Sam himself was one of these hikers, with his trail of choice being the Baldy Bowl Trail, a steep, strenuous trail that winds its way up the south face of Mount Baldy. The trail itself is an 8 mile round-trip, 4-8 hour hike that climbs 4083 feet in elevation to the summit. Starting with a half-mile asphalt road and making a turn around the Mount Baldy fire road, the trail wanders through spectacular territory, winding its way up around desert shrubs and deep evergreen trees to give a clear view of the valley above which it rests.
The trail, which can be quite narrow at times, leads up to the iconic green visage of the San Antonio Ski Hut, an overnight cabin managed by the Sierra Club first built (and since rebuilt after a fire) in 1936. The trail then crosses the San Antonio Creek and navigates its way through the boulder-littered bottom of the Baldy Bowl, where, after a steep ridge, it cuts up a set of switchbacks to a gentle path that offers spectaculars vistas of the tree covered plains below. Only a strenuous, quarter mile push remains up to the face of Mount Baldy – and then, as with each and every hike, the equally-as-long way down.
As Sam began to near 800 summits, his fervor for hiking increased tenfold – and with his 80th birthday soon approaching, he laid out a plan that would require him to hike the summit over 200 times in one year. Throwing all caution to the wind, he embarked on what would be the final leg of his journey, disregarding the weather reports and occasionally camping in his car to get up early for the hike the next day. To a lesser man, this would be pure lunacy. But for Sam? It was merely the fulfillment of a life-long dream.
On April 7, 2017, Sam reached the top of Mount Baldy, looking for another summit to bag in his quest for 1,000. It was late at night and in the midst of a heavy rainfall. In recent months, Sam had grown rather fond of his late night jaunts. It was the usual scene – a few pictures, perhaps a light snack, and then Sam went the wrong way. Perhaps bewildered by hypothermia, perhaps limited by his dark surroundings – whatever the case, Sam, for one of the few times in his life, lost his way, descending down the north side of the mountain rather than the south.

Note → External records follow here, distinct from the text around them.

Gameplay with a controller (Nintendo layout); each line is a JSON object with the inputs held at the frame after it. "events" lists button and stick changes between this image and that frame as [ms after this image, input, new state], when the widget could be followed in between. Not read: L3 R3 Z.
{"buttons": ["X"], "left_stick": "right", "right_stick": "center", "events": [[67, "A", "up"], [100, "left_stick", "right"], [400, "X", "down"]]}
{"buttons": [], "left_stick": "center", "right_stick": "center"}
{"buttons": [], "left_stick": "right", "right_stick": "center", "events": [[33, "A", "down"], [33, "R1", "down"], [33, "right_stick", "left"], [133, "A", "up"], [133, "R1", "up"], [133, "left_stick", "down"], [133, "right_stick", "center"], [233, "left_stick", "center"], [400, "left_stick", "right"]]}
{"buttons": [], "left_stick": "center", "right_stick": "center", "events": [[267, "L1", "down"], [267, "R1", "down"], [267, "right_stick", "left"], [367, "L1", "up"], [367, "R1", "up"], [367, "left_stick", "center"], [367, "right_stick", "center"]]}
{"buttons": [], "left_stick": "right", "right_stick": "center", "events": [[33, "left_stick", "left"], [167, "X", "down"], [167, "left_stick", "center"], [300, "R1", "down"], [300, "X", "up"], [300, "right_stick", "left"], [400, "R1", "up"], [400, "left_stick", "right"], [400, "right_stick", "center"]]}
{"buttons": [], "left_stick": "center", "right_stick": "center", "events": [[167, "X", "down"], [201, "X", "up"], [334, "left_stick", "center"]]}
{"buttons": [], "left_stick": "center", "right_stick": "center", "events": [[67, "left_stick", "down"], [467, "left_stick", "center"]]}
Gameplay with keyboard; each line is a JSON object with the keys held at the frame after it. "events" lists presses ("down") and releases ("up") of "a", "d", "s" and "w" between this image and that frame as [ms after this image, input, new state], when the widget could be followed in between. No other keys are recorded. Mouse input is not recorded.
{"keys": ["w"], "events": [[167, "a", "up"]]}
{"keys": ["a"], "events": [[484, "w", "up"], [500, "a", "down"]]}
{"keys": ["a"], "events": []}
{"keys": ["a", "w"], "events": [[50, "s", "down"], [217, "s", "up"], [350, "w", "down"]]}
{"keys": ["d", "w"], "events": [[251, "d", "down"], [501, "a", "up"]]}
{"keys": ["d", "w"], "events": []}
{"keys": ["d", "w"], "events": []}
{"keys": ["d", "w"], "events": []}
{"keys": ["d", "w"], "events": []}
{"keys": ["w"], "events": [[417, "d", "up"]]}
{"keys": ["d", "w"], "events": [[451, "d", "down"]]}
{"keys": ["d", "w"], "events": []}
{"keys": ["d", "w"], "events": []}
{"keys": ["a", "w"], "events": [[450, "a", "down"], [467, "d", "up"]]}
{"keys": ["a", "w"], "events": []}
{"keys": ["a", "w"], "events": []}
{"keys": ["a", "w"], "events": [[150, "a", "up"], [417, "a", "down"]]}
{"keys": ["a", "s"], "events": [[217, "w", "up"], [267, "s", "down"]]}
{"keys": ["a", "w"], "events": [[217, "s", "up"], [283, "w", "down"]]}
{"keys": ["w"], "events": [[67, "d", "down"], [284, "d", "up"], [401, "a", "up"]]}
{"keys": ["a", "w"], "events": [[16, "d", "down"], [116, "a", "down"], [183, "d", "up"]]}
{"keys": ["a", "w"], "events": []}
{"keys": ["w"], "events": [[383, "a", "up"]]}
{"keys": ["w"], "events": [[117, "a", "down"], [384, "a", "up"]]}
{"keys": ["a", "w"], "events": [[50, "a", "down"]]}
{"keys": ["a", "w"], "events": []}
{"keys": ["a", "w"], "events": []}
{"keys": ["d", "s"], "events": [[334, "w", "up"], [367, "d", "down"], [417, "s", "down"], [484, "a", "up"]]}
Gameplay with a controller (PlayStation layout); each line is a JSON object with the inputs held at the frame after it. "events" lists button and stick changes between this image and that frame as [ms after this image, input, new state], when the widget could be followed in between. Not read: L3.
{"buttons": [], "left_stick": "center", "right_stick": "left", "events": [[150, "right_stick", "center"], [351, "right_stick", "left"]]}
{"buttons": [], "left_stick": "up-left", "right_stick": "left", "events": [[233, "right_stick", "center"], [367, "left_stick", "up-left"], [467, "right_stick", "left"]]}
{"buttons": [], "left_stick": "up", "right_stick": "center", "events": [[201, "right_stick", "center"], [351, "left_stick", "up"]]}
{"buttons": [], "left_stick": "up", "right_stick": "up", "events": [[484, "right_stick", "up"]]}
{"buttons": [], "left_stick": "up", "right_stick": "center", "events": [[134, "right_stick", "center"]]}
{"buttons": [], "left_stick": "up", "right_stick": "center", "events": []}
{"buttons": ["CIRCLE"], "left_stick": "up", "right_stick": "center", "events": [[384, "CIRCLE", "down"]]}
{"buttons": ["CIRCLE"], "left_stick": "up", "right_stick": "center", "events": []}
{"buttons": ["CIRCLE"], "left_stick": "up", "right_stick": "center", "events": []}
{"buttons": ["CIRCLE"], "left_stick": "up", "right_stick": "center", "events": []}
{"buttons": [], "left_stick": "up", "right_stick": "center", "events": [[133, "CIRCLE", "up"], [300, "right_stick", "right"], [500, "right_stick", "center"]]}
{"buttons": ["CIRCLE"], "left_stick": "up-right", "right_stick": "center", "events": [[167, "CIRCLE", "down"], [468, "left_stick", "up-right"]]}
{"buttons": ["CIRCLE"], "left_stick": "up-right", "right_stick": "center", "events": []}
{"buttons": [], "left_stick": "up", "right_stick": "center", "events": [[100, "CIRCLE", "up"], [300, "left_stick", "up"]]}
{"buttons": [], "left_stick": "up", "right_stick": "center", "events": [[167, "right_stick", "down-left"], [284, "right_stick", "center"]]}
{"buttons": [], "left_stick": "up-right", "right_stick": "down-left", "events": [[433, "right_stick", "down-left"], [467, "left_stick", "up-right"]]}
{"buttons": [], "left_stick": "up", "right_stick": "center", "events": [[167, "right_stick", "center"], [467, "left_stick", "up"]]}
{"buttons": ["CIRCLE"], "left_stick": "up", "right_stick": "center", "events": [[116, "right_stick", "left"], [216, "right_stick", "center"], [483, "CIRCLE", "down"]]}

Four days later, Sam’s body was found by search and rescue teams, having fallen over a thousand feet from the summit to the valley below. It was a dream cut short – he was only 13 days away from his 80th birthday, and less than a fifth of the way from his summiting goal. To some, his death was a reaffirmation of the danger of his hiking ways. To many more, his death served as only a reminder of the utter enthusiasm with which Sam went on with his life – and, as follows, an obligation for the rest to carry on that zeal with them.
Propelled by this obligation, on May 20, 2017, over 200 members from the hiking group 3H organized a community hike up Mount Baldy. Their goal: to symbolically complete Sam’s dream of 1,000 summits by having 200 people summit the peak for him. At midday, David Kim, Sam’s oldest son, ascended the mountain upon which his father felt so at home. At the summit, members clapped and cheered him on as he graciously accepted a ceremonial postcard. The number written on that postcard: 1,000.